Après ça, elle a disparu, comme bien d'autres ont disparu. J'ai laissé passer vingt-quatre ans avant d'oser y repenser. Il faut parfois beaucoup de temps avant que les êtres se décident à nous montrer leur vrai visage. D'ailleurs ils ne décident rien, c'est le temps qui les prend autrement, qui nous fait voir un profil qu'on avait soigneusement ignoré, ou qu'on voyait sans pouvoir le comprendre. On a toujours le sentiment d'être bête, quand on repense à tout ce qu'on n'a pas su voir ou entendre, mais c'est précisément cette bêtise qui nous a permis d'arriver au point qui nous suffit à l'entrevoir. La muflerie a visage aimable, quand le défaut d'attention nous fait tourner les épaules ou le regard.

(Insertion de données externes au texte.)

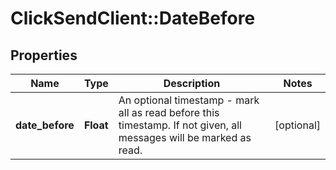 # ClickSendClient::DateBefore

## Properties
Name | Type | Description | Notes
------------ | ------------- | ------------- | -------------
**date_before** | **Float** | An optional timestamp - mark all as read before this timestamp. If not given, all messages will be marked as read. | [optional] 


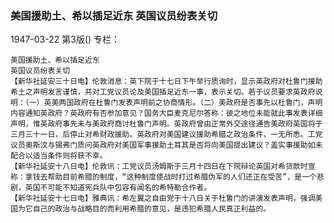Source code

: ### 美国援助土、希以插足近东  英国议员纷表关切

1947-03-22
第3版()
专栏：

    美国援助土、希以插足近东
    英国议员纷表关切
    【新华社延安三十日电】伦敦消息：英下院于十七日下午举行质询时，显示英政府对杜鲁门援助希土之声明发言谨慎，并对工党议员论及美国插足近东一事，表示关切。若于议员要求英政府说明：（一）英美两国政府在杜鲁门发表声明前之协商情形。（二）美政府是否事先以杜鲁门，声明内容通知英政府？英政府有否参加意见？国务大臣麦克尼尔答称：彼之地位未能就此事发表详细声明，惟英政府事先未与美政府商讨杜鲁门声明。英政府曾由正常外交途径通告美政府英国将于三月三十一日，后停止对希财政援助。英政府对美国建议援助希腊之政治条件，一无所悉。工党议员奥斯汶与锡弗门质问英政府对美国军事援助土耳其是否将向美国提出建议？盖实事援助如未配合以适当条件则将获不幸。
    【新华社延安十八日电】伦敦讯：工党议员汤姆斯于三月十四日在下院辩论英国对希贷款时宣称：拿钱去帮助目前希腊的制度，“这种制度使战时打过希腊伪军的人们还正在受苦”，是一个悲剧，英国不可能不知道宪兵队中包容有闻名的希特勒合作者。
    【新华社延安十七日电】雅典讯：希左翼之自由党于十八日关于杜鲁门的讲演发表声明，强调美国为它自己的政治与战略目的而利用希腊的意见，是违犯希腊人民真正利益的。
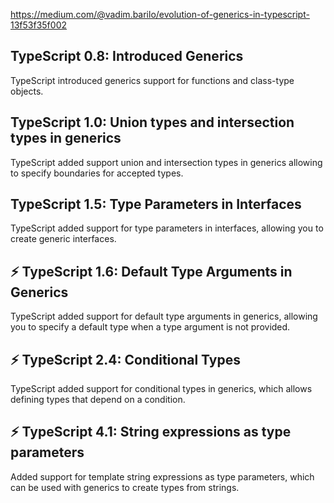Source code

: https://medium.com/@vadim.barilo/evolution-of-generics-in-typescript-13f53f35f002

## TypeScript 0.8: Introduced Generics

TypeScript introduced generics support for functions and class-type objects.

## TypeScript 1.0: Union types and intersection types in generics

TypeScript added support union and intersection types in generics allowing to specify boundaries for accepted types.

## TypeScript 1.5: Type Parameters in Interfaces

TypeScript added support for type parameters in interfaces, allowing you to create generic interfaces.

## ⚡ TypeScript 1.6: Default Type Arguments in Generics

TypeScript added support for default type arguments in generics, allowing you to specify a default type when a type argument is not provided.

## ⚡ TypeScript 2.4: Conditional Types

TypeScript added support for conditional types in generics, which allows defining types that depend on a condition.

## ⚡ TypeScript 4.1: String expressions as type parameters

Added support for template string expressions as type parameters, which can be used with generics to create types from strings.
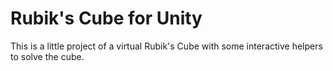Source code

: # Rubik's Cube for Unity

This is a little project of a virtual Rubik's Cube with some interactive helpers to solve the cube.
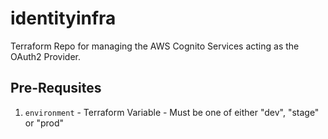 # identityinfra
Terraform Repo for managing the AWS Cognito Services acting as the OAuth2 Provider.

## Pre-Requsites
1. `environment` - Terraform Variable - Must be one of either "dev", "stage" or "prod"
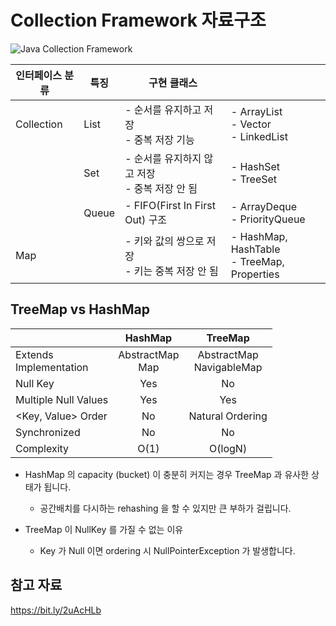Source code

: # Collection Framework 자료구조
![Java Collection Framework ](https://user-images.githubusercontent.com/55722186/74129897-113d8700-4c24-11ea-83c2-6a1e6cc93c29.png)

| **인터페이스 분류** | **특징** | **구현 클래스**                                      |                                                  |
| ------------------- | -------- | ---------------------------------------------------- | ------------------------------------------------ |
| Collection          | List     | - 순서를 유지하고 저장 <br />- 중복 저장 기능        | - ArrayList <br />- Vector <br />- LinkedList    |
|                     | Set      | - 순서를 유지하지 않고 저장 <br />- 중복 저장 안 됨  | - HashSet <br />- TreeSet                        |
|                     | Queue    | - FIFO(First In First Out) 구조                      | - ArrayDeque  <br />- PriorityQueue              |
| Map                 |          | - 키와 값의 쌍으로 저장 <br />- 키는 중복 저장 안 됨 | - HashMap, HashTable <br />- TreeMap, Properties |

## TreeMap vs HashMap

|                             |       HashMap        |            TreeMap            |
| --------------------------- | :------------------: | :---------------------------: |
| Extends<br />Implementation | AbstractMap<br />Map | AbstractMap<br />NavigableMap |
| Null Key                    |         Yes          |              No               |
| Multiple Null Values        |         Yes          |              Yes              |
| <Key, Value> Order          |          No          |       Natural Ordering        |
| Synchronized                |          No          |              No               |
| Complexity                  |         O(1)         |            O(logN)            |

- HashMap 의 capacity (bucket) 이 충분히 커지는 경우 TreeMap 과 유사한 상태가 됩니다.
  - 공간배치를 다시하는 rehashing 을 할 수 있지만 큰 부하가 걸립니다.

- TreeMap 이 NullKey 를 가질 수 없는 이유
  - Key 가 Null 이면 ordering 시 NullPointerException 가 발생합니다.
    
## 참고 자료
https://bit.ly/2uAcHLb
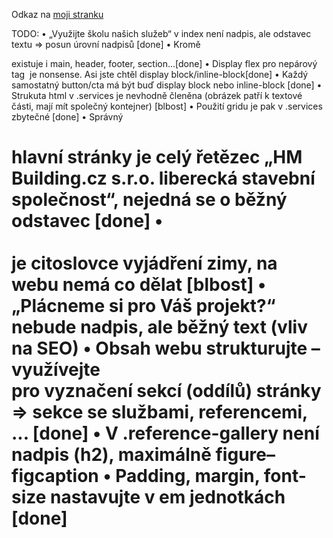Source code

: Odkaz na [moji stranku](https://pslib-cz.github.io/2022-p2b-web-hm-building-JanKrykorka/)

TODO:
• „Využijte školu našich služeb“ v index není nadpis, ale odstavec textu => posun úrovní nadpisů [done]
• Kromě <div> existuje i main, header, footer, section...[done]
• Display flex pro nepárový tag <img> je nonsense. Asi jste chtěl display block/inline-block[done]
• Každý samostatný <a> button/cta má být buď display block nebo inline-block [done]
• Strukuta html v .services je nevhodně členěna (obrázek patří k textové části, mají mít společný
kontejner) [blbost]
• Použití gridu je pak v .services zbytečné [done]
• Správný <h1> hlavní stránky je celý řetězec „HM Building.cz s.r.o. liberecká stavební společnost“,
nejedná se o běžný odstavec [done]
• <br><br> je citoslovce vyjádření zimy, na webu nemá co dělat [blbost]
• „Plácneme si pro Váš projekt?“ nebude nadpis, ale běžný text (vliv na SEO)
• Obsah webu strukturujte – využívejte <section> pro vyznačení sekcí (oddílů) stránky => sekce se
službami, referencemi, ... [done]
• V .reference-gallery není nadpis (h2), maximálně figure–figcaption
• Padding, margin, font-size nastavujte v em jednotkách     [done]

Les êtres sont des statues engoncées dans un vide parfait qui les isole mieux que des murs. Il lui prend la main mais regarde son smartphone. Il faudrait toujours aimer avec dix ans de distance, alors qu'on n'est plus celui qui aime, ou qui aimera. Alors elle reviendra lécher ses plaies, ses jolies plaies qui lui font des sourires tendres sur tout le corps, et ses sanglots nous feront un joli trou dans le ventre. On le sait. Patience ! Ce ne seront bientôt que quelques mots qui se suivent sur l'écran.
Je voudrais dire tout cela. Mais plus j'aspire à savoir le dire, plus je me méfie de ce savoir, qui me semble vulgaire. Il est facile d'apprendre à faire quelque-chose, même les imbéciles y réussissent, mais si la vie manque, si le silence n'est pas de bonne qualité, si la solitude n'est pas authentique, si nous ne disparaissons pas suffisamment de l'instant et de la parole, la vérité se détourne de nous, déçue de notre arrogance, et nous sommes Gros-Jean comme devant. Il ne suffit pas de se contredire, ce serait trop simple. Que retenir dans nos passoires ? Les joies et les douleurs font des grimaces qui nous les rendent méconnaissables, interchangeables, et nous reprenons nos vieilles habitudes d'assassins du regard. Exister à ses propres yeux, quelle barbe !
Le vent courbe les hautes herbes de mon jardin, je n'y suis pour rien, mais nous ferons comme si c'était voulu par la phrase. D'ici, je perçois nettement les pensées de l'autre, qui chassent les miennes. Ce n'est pas si désagréable. L'autre est plus à plaindre que nous. Le retenir est folie, mais c'est doux, jusque dans l'aigreur.